__Directive 1__
According to the coconut emulsion patent, at what pressure is the mixture homogenized?
__Directive 2__
State whether each statement agrees with the coconut emulsion patent, and support each answer with the deciding words quoted from it: (a) The fat component comes from a coconut-based source. (b) The mixture is heated to at least about 123° C. for approximately 30 seconds. (c) The application was filed on 2014-04-21.
__Directive 3__
Continue the coconut emulsion patent from its final sentence.

__Text shown__
*** Block opens ***

Publication number: US20150296843A1
Application number: US14/692,656
Authority: US
Inventors: Urszula Rojeck
Original assignee: GAY LEA FOODS CO-OPERATIVE Ltd
Current assignee: GAY LEA FOODS CO-OPERATIVE Ltd
Priority date: 2014-04-21
Filing date: 2015-04-21
Publication date: 2015-10-22
Also published as: CA2888795A1

Abstract

Disclosed is an emulsion and method of making the same, wherein the emulsion includes: a fat component; at least one stabilizing agent. The fat component is from a coconut-based source. The emulsion is prepared by a method comprising: mixing the fat component and water to form a mixture; heating the mixture to about 60° C.; adding the stabilizing agent to the mixture; agitating the mixture; heating the mixture to about 60-65° C.; agitating the mixture for approximately 10 min; thermally treating the mixture by heating it to about 86° C., and then to at least about 123° C. for approximately 16 seconds; homogenizing the mixture at 1500 psi and about 72° C.; cooling the mixture.

Description

FIELD

This disclosure relates to a composition of, and process of preparing, coconut milk foam and whipped preparations with enhanced stability to be dispensed, for example, in containers or ready to use canisters.

*** Block closes ***

__Saved data entries__
*** Block opens ***

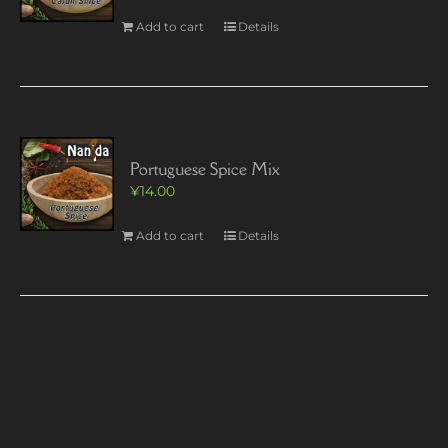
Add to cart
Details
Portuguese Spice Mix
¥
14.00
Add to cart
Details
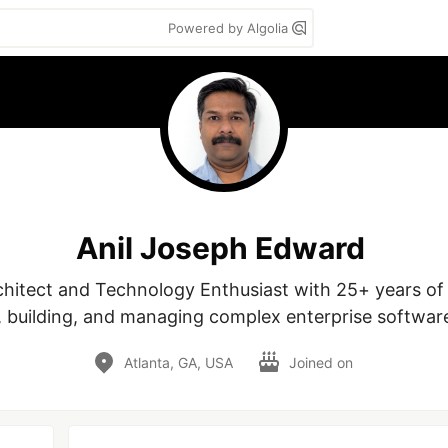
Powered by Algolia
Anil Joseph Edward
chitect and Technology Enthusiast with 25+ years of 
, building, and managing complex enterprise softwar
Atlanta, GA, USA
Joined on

*** Block closes ***

__Output 1__
The mixture is homogenized at 1500 psi and about 72° C.

__Output 2__
(a) Yes: "The fat component is from a coconut-based source."
(b) No: "and then to at least about 123° C. for approximately 16 seconds"
(c) No: "Filing date: 2015-04-21"

__Output 3__
BACKGROUND

Whipped cream typically results as the product of continuous incorporation of air into liquid cream, resulting in an emulsion featuring the suspension of air in the liquid, which suspension is held stable by the presence of fat therein. A very common source of fat is cream from cow's milk or the like. In other instances, whipped products are created using various oils as the fat component thereof. Generally speaking, fat content, e.g., in excess of 20% by weight, is helpful, but not always necessary, in terms of making a stable foam.
While typically quite pleasing in terms of taste and texture, products derived from cow's milk in many whipped cream products raise considerations vis-à-vis the nutritional impact of consuming such a product. Further, product sensitivities and intolerances are a consideration for segments of the consumer population—e.g. lactose intolerant persons. Further, oil based products tend not to exhibit the favourable flavour and textural properties of cow's milk-based products.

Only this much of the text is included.